BRIEF DESCRIPTION OF THE DRAWINGS

[0013] Reference will now be made, by way of example, to the accompanying drawings which show example embodiments of the present application, and in which :

[0014] Figure 1 is a block diagram illustrating a collaborative media transcription system according to example implementations.

[0015] Figure 2 is a block diagram of an example computing system that may be used to implement examples of the present disclosure.

[0016] Figure 3 is a block diagram illustrating modules of the collaborative media transcription system of Figure 1 according to example implementations.

[0017] Figure 4 illustrates a transmission queue stored at a media capture and communication device of the collaborative media transcription system of Figure 1.

[0018] Figure 5 is a block diagram illustrating a sequence of network validation operations that can be performed by the media capture and communication device. [0019] Figure 6 is a flow diagram of operations performed by the media capture and communication device of the collaborative media transcription system of Figure 1.

[0020] Figure 7 is a flow diagram of operations performed by a transcription system of the collaborative media transcription system of Figure 1, according to example embodiments.

[0021] Similar reference numerals may have been used in different figures to denote similar components.

DESCRIPTION OF EXAMPLE EMBODIMENTS

[0022] According to an example embodiment, a collaborative media transcription system is disclosed that can mitigate against connectivity failures that may occur between a media capture and communication (MCC) device and an Internet based (e.g., Cloud based) media processing and distribution system that includes a collaborative transcription editing system.

[0023] By way of context, an illustrative example of a connectivity failure, referred to as a "train tunnel scenario", can be described as follows:

[0024] 1. A journalist wants to use a mobile device to capture a media content stream for an interview of a high ranking politician on a train and send the media content stream using a wireless network connection to an Internet based system to be transcribed in real time, with the transcription viewed and edited by the journalist's colleagues (for example at a news desk), along with the original media content. [0025] 2. Should the train enter a tunnel, the data signal used to transmit the media content stream could potentially be lost.

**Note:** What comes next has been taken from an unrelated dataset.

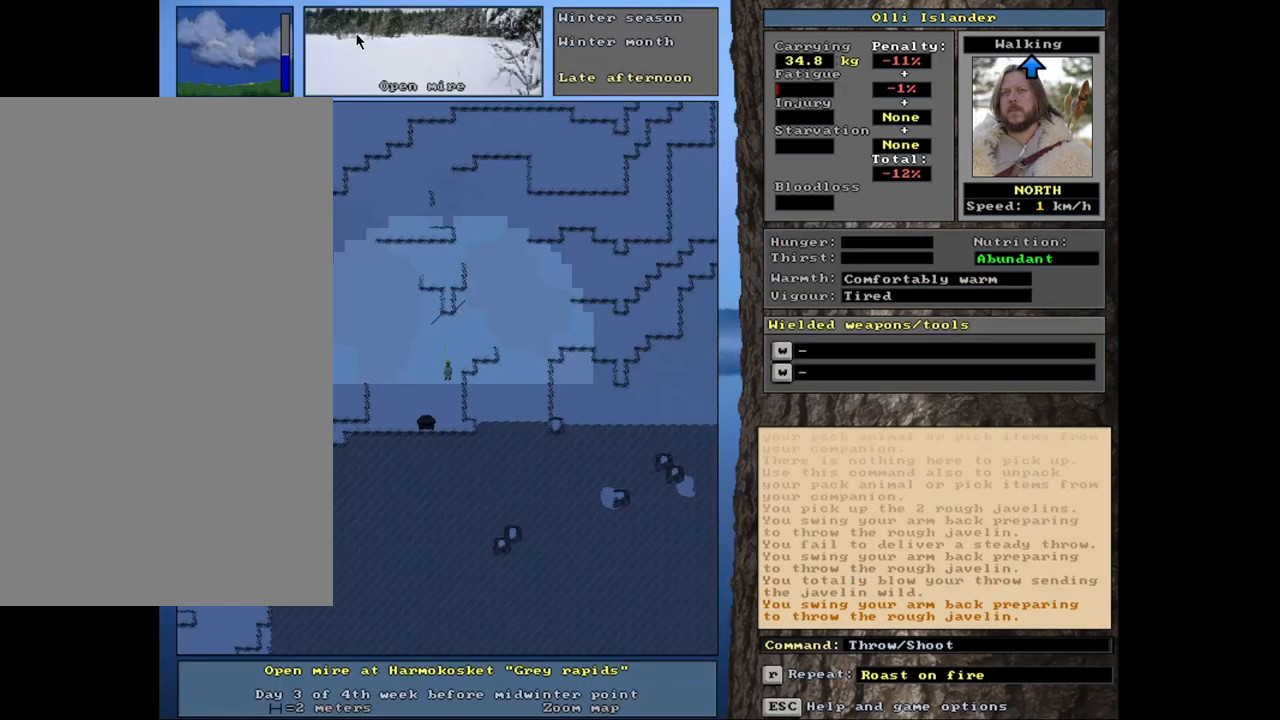
{"keys": [], "mouse": [], "events": [[367, "t", "down"], [483, "t", "up"]]}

[0026] 3. It is essential the interview be recorded accurately with no data lost during the transmission process.

[0027] 4. It is also important for the interview to be sent to the news desk as a transcription as quickly as possible, and as close to real time as possible.

[0028] In some examples, connectivity failure can last a few seconds. In other examples, connectively failure may extend over much longer time periods for example hours or days. Example embodiments are described that can address issues that arise from short connectivity failures that last seconds in durations to longer connectivity failures that can extend over hours or even days.

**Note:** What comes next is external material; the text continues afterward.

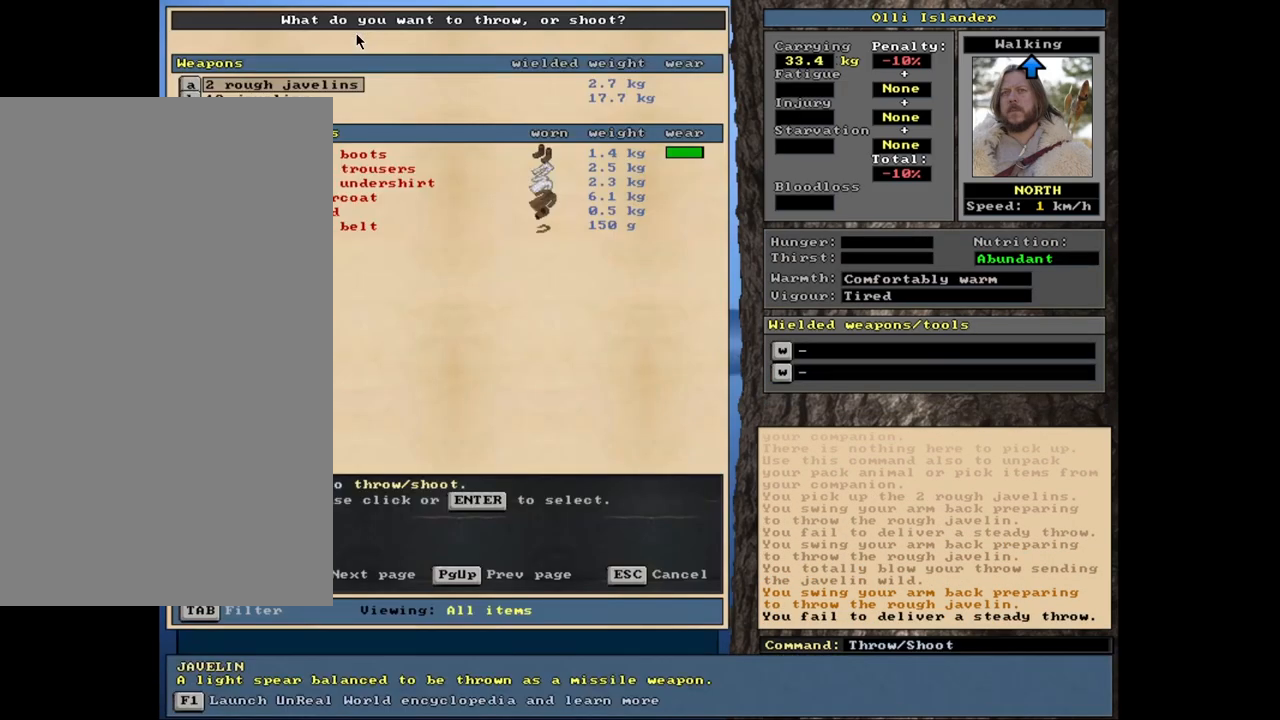
{"keys": [], "mouse": [], "events": []}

[0029] In this regard, Figure 1 depicts an example embodiment of components that can be included in a collaborative media transcription system 90 (hereafter "system 90") that can mitigate against loss of connectivity. System 90 includes a media capture and communication (MCC) device 100 and a cloud-based transcription system 110 that communicate with each other through a communication network 152. MCC device 100 may for example be a processor-based wireless network-enabled computing device such as a smartphone, a laptop computer, or a tablet, among other devices. In at least some examples, MCC device 100 is a common-off-the-shelf (COTS) device (for example, a conventional 5G, 6G and/or LTE enabled smart phone) that is configured with specialized software to perform the functionality described herein. Although described herein as a wireless network enabled device, it will be appreciated that wired networks can also have transient connectivity issues, and accordingly in some examples, MCC device 100 can alternatively be a device such as a stationary desktop computer that has a wired network connection.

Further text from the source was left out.